5. The machine vision-based online quality inspection and adaptive compensation system for precision stamping dies according to claim 4, characterized in that, The feature fusion analysis module (200) includes a fusion unit (203), which fuses spatial multi-scale features with the trend analysis results of time series. It combines the vector of spatial multi-scale features with the vector of moving average and the vector of change slope to form a comprehensive feature vector, and assigns weight coefficients to the trend analysis results for weighted integration to generate fused feature information.
6. The online quality inspection and adaptive compensation system for precision stamping dies based on machine vision according to claim 1, characterized in that, The process of generating the drift parameters specifically includes: Numerical indicators representing key dimensions of the product are extracted from the fused feature information. These numerical indicators are compared with preset nominal values to calculate the dimensional deviation. The dimensional deviation is continuously monitored. When the dimensional deviation exceeds the preset micron-level judgment threshold a preset number of times, a micron-level dimensional drift is determined to have occurred, and drift parameters including drift direction, drift amount, and drift duration are generated.
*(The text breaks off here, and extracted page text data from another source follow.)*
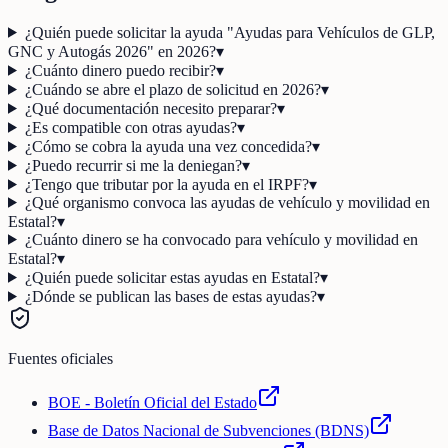
¿Quién puede solicitar la ayuda "Ayudas para Vehículos de GLP,
GNC y Autogás 2026" en 2026?
▾
¿Cuánto dinero puedo recibir?
▾
¿Cuándo se abre el plazo de solicitud en 2026?
▾
¿Qué documentación necesito preparar?
▾
¿Es compatible con otras ayudas?
▾
¿Cómo se cobra la ayuda una vez concedida?
▾
¿Puedo recurrir si me la deniegan?
▾
¿Tengo que tributar por la ayuda en el IRPF?
▾
¿Qué organismo convoca las ayudas de vehículo y movilidad en
Estatal?
▾
¿Cuánto dinero se ha convocado para vehículo y movilidad en
Estatal?
▾
¿Quién puede solicitar estas ayudas en Estatal?
▾
¿Dónde se publican las bases de estas ayudas?
▾
Fuentes oficiales
BOE - Boletín Oficial del Estado
Base de Datos Nacional de Subvenciones (BDNS)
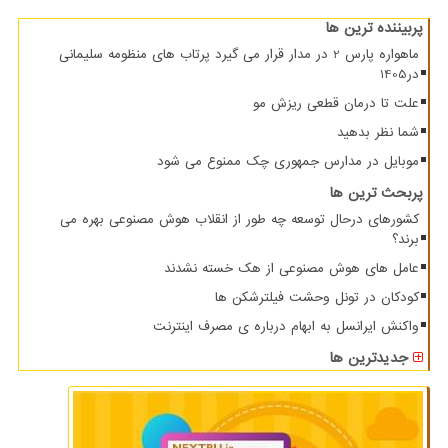
پربیننده ترین ها
ماهواره پارس 2 در مدار قرار می گیرد پرتاب های منظومه سلیمانی
در1405
علت تا درمان قطعی ریزش مو
شما نظر بدهید
موبایل در مدارس جمهوری چک ممنوع می شود
پربحث ترین ها
کشورهای درحال توسعه چه طور از انقلاب هوش مصنوعی بهره می
برند؟
عامل های هوش مصنوعی از هک خسته نشدند
کودکان در تونل وحشت فیلترشکن ها
واکنش ایرانسل به ابهام درباره ی مصرف اینترنت
جدیدترین ها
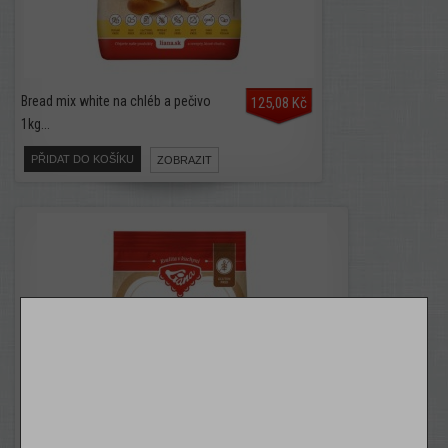
Bread mix white na chléb a pečivo
125,08 Kč
1kg...
PŘIDAT DO KOŠÍKU
ZOBRAZIT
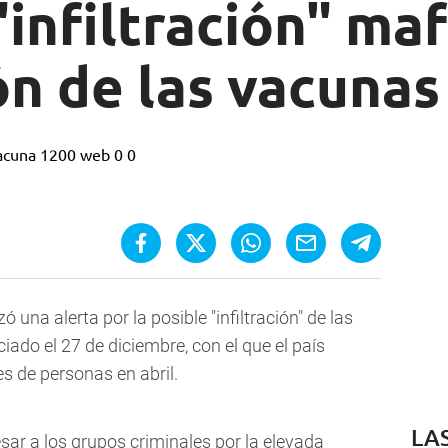
"infiltración" maf
ón de las vacunas
zó una alerta por la posible "infiltración" de las
iado el 27 de diciembre, con el que el país
es de personas en abril.
LA
esar a los grupos criminales por la elevada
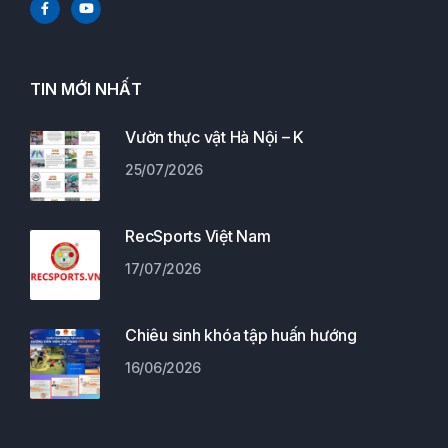
TIN MỚI NHẤT
Vườn thực vật Hà Nội – K
25/07/2026
RecSports Việt Nam
17/07/2026
Chiêu sinh khóa tập huấn hướng
16/06/2026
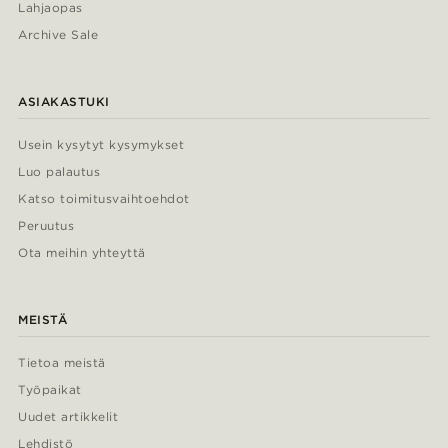
Lahjaopas
Archive Sale
ASIAKASTUKI
Usein kysytyt kysymykset
Luo palautus
Katso toimitusvaihtoehdot
Peruutus
Ota meihin yhteyttä
MEISTÄ
Tietoa meistä
Työpaikat
Uudet artikkelit
Lehdistö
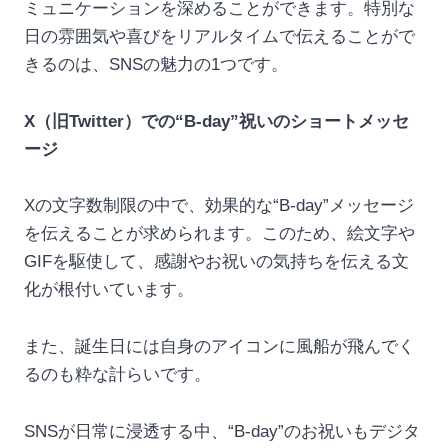
ミュニケーションを深めることができます。特別な
日の雰囲気や喜びをリアルタイムで伝えることがで
きるのは、SNSの魅力の1つです。
X（旧Twitter）での“B-day”祝いのショートメッセ
ージ
Xの文字数制限の中で、効果的な“B-day”メッセージ
を伝えることが求められます。このため、絵文字や
GIFを駆使して、感謝やお祝いの気持ちを伝える文
化が根付いています。
また、誕生日には自身のアイコンに風船が飛んでく
るのも粋な計らいです。
SNSが日常に浸透する中、“B-day”のお祝いもデジタ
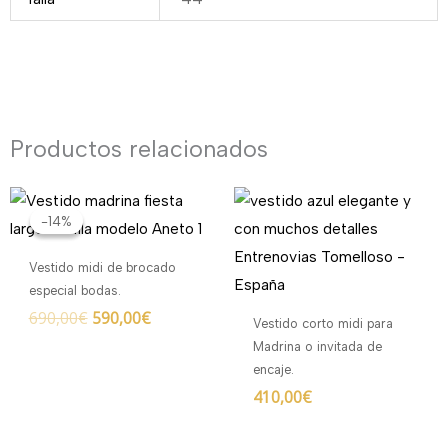
Productos relacionados
El
El
precio
precio
-14%
-14%
original
actual
era:
es:
Vestido midi de brocado
690,00€.
590,00€.
especial bodas.
690,00
€
590,00
€
Vestido corto midi para
Madrina o invitada de
encaje.
410,00
€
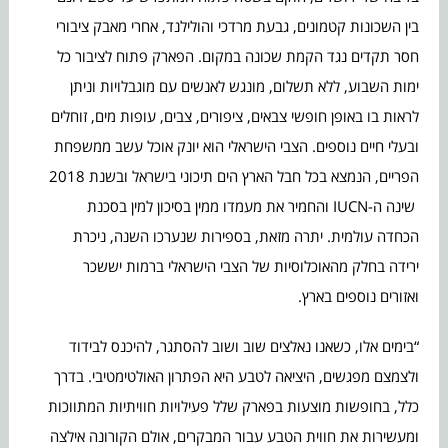
בין השכונות קטמונים, גבעת מרדכי והולילנד, אחרי מאבק ציבורי
חסר תקדים נגד הקמת שכונה במקום. הפארק פתוח לציבור כל
ימות השבוע, ללא תשלום, מונגש לאנשים עם מוגבלויות וניתן
לראות בו באופן חופשי צבאים, ציפורים, צבים, עופות מים, זוחלים
ובעלי חיים נוספים. הצבי הישראלי הוא יונק אוכל עשב ממשפחת
הפריים, הנמצא בכל חבל הארץ הים תיכוני בישראל ובשנת 2018
שינה ה-IUCN והחמיר את מעמדו ממין בסיכון למין בסכנת
הכחדה עולמית. יתרה מזאת, בספירות שנערכו השנה, ניכרת
ירידה בחלק מהאוכלוסיות של הצבי הישראלי ברמות יששכר
ואזורים נוספים בארץ.
“בימים אלו, כשאנו נאלצים שוב ושוב להסתגר, להיכנס לבידוד
ולצמצם מפגשים, היציאה לטבע היא הפתרון האולטימטיבי. בדרך
כלל, בחופשות מוצעות בפארק שלל פעילויות חוויתיות המתווכות
ומעשירות את חווית הטבע עבור המבקרים, אולם הקורונה אילצה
7. The online quality inspection and adaptive compensation system for precision stamping dies based on machine vision according to claim 1, characterized in that, When generating adaptive compensation instructions, the compensation decision module (400) calculates the basic amplitude of the compensation instructions based on the drift value and dynamically adjusts the basic amplitude in combination with the slope of change in the trend analysis of the time series. When the slope of change is positive, the compensation amplitude is increased; when the slope of change is negative, the compensation amplitude is decreased; and when the slope of change is zero, the basic amplitude is not adjusted.
8. The online quality inspection and adaptive compensation system for precision stamping dies based on machine vision according to claim 7, characterized in that, The dynamic adjustment process specifically includes: When the slope of change is positive and greater than zero, the basic amplitude is multiplied by a fixed coefficient greater than one to increase the compensation amplitude; when the slope of change is negative and less than zero, the basic amplitude is multiplied by a positive fractional fixed coefficient less than one to decrease the compensation amplitude.
9. The online quality inspection and adaptive compensation system for precision stamping dies based on machine vision according to claim 1, characterized in that, The execution drive module (500) parses the adaptive compensation instruction to obtain direction, amplitude and timing adjustment information, generates control signals and converts them into physical quantity drive signals to drive the compensation actuator, and drives the compensation actuator to generate linear displacement and rotation angle to adjust the stamping parameters.
10. The online quality inspection and adaptive compensation system for precision stamping dies based on machine vision according to claim 5, characterized in that, The calculation of the slope of change involves differentiating the feature values of consecutive time points in the time series.